I’ve just realised that I spent a long time tearing my hair out on the dissertation for my masters, and haven’t ever talked about it on the Mighty Pucks. The title was examining the interactive effects of athlete personality and coach transformational leadership upon athlete training behaviours which is not only a horror to write, I had to spit that out during a speech too! It was important to research this – not just to finish my degree – because each area has been researched but nobody has really connected the dots.
TRAINING BEHAVIOURS
A top level athlete will spend the majority of their time in training, rather than actually competing. Take Usain Bolt who competes for 9.6 seconds – he obviously spends a significantly longer amount of time training to hit those speeds. In fact, it’s said that more than ten years of practice is needed to compete at an international level.
Olympic athletes have reported that, among other factors, training needs to be of the highest quality to be integral to success, and professional golfers have cited meticulous planning and training as big contributors to their sporting achievements. Talent can only take an athlete so far – yet despite understanding that training is a necessary step too greatness, it has been under researched.
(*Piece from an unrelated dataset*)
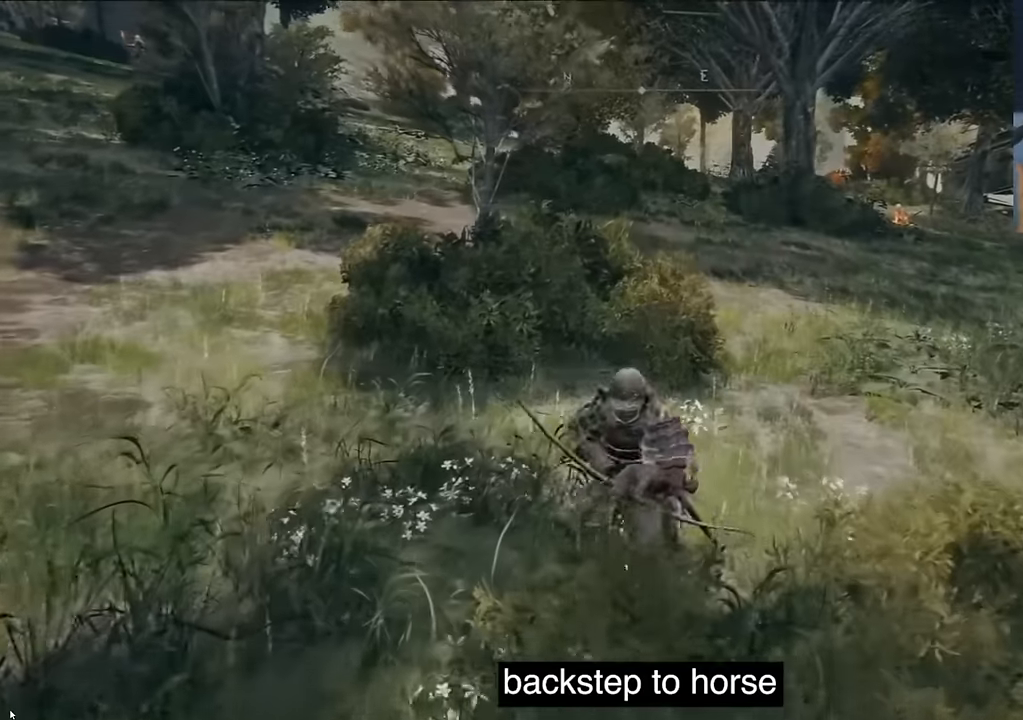
{"buttons": ["CIRCLE"], "left_stick": "center", "right_stick": "center", "events": [[84, "CIRCLE", "up"], [484, "CIRCLE", "down"]]}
A quality of training inventory was developed by researchers (led by an incredible lecturer of mine who turns statistics from a nightmare to a dream for me!) that tapped into three main areas: distractibility, coping with adversity, and quality of preparation. They developed using a questionnaire called the test of performance strategies (TOPS-2) which examines strategies employed in both training and competitions, such as self-talk, imagery, emotional control, and goal setting.
Now this study was a great starting block for my dissertation because it examined the relationship between these three training behaviours and the big 5 factors of personality. Personality is consistently related to training behaviours. It should have been quite obvious, even if you know the basics about personality. An extraverted individual is said to constantly be seeking external stimulation – if the training environment is boring then they will become more easily distracted by talking to others, messing around etc. Secondly, people who good emotional stability are more capable of coping with adversity – they don’t have a meltdown when things don’t go their way in training/competition. And lastly, conscientious individuals – the people who are meticulous in their work – had the highest quality of preparation.